Когда рано утром Мари-Анжелин сообщила о своем желании отправиться в церковь, даже мадемуазель Клотильда посмотрела на нее с изумлением.
– Неужели вы каждое утро ходите в церковь?
– В шесть часов утра я всегда в церкви Святого Августина, она от нас неподалеку. Для меня это очень важно. Я пропустила мессу один только раз, потому что опоздала. И на моих глазах в этот день убили госпожу де Гранльё, а меня похитили.
Мадемуазель Клотильда восторженно улыбнулась.

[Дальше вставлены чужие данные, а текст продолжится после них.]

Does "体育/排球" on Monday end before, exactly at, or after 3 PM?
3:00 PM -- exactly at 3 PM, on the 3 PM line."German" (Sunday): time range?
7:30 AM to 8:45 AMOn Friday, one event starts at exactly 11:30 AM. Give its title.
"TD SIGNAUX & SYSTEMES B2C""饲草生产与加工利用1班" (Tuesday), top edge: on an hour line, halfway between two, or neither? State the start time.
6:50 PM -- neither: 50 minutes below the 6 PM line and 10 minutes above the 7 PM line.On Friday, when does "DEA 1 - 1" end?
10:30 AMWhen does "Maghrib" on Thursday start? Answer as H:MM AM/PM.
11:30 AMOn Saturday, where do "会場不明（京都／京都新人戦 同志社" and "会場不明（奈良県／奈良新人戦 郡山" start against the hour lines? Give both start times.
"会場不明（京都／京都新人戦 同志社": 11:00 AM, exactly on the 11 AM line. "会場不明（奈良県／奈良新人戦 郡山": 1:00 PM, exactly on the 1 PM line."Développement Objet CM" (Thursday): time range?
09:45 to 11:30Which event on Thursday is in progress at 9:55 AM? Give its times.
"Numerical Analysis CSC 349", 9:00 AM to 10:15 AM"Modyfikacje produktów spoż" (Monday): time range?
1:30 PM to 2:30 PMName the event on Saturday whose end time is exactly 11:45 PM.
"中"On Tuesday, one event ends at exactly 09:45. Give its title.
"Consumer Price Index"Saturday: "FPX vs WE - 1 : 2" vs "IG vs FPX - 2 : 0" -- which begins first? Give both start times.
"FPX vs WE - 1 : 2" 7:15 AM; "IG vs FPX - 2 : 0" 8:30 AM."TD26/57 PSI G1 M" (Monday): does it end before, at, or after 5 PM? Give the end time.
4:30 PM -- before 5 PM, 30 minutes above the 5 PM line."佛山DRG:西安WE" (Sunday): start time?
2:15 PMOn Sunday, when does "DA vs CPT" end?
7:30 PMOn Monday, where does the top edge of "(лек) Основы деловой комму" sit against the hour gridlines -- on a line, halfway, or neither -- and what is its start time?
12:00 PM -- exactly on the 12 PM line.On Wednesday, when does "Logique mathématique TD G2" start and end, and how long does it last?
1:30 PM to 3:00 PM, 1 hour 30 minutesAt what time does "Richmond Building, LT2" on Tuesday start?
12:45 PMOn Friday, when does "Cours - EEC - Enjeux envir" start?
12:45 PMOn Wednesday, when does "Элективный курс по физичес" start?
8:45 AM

– Неужели? Как интересно! Я чувствую, нам будет о чем с вами поговорить. А относительно мессы вы просто договоритесь с аббатом Турпеном. Я собиралась сегодня пригласить вас вместе с госпожой де Соммьер на прогулку и показать окрестности. Мы поедем в коляске и заодно заглянем к аббату. С местным начальством вы познакомитесь на нашем празднике послезавтра. Если говорить откровенно, я с опаской думаю о том, что может случиться на этом празднестве! К нам приедут все сливки общества и... И все другие люди тоже.
– Другие?
– Ну, не воры, конечно, на этот счет не беспокойтесь. Хотя лица иных добрых христиан наводят меня на самые печальные размышления. Вот мы говорим, "сливки общества", а если хорошенько приглядеться, видно, что среди превосходных блюд попадаются продукты с гнильцой, и они сильно портят добротную стряпню. Богатство или прихваченная по дороге частичка "де" делают из них соль земли. Но сразу видно, что они не рождены из бедра Юпитера. Кстати, меня всегда занимал вопрос, почему глупышка Минерва выбрала такой неудобный способ появления на Олимпе? В ноге же нет ни одного отверстия. Куда почетнее было бы появиться изо рта, ноздри или уха! Ну, разве что она захотела сразу усесться у папочки на коленях...[460]...
Рассуждения милой Клотильды становились тише по мере того, как она удалялась от своих собеседниц, пока наконец не стихли в глубине дома. Обе ее слушательницы улыбнулись. Им не составило труда привыкнуть к невинному недостатку милой мадемуазель рассуждать о предметах, не имеющих ни малейшего отношения к теме разговора.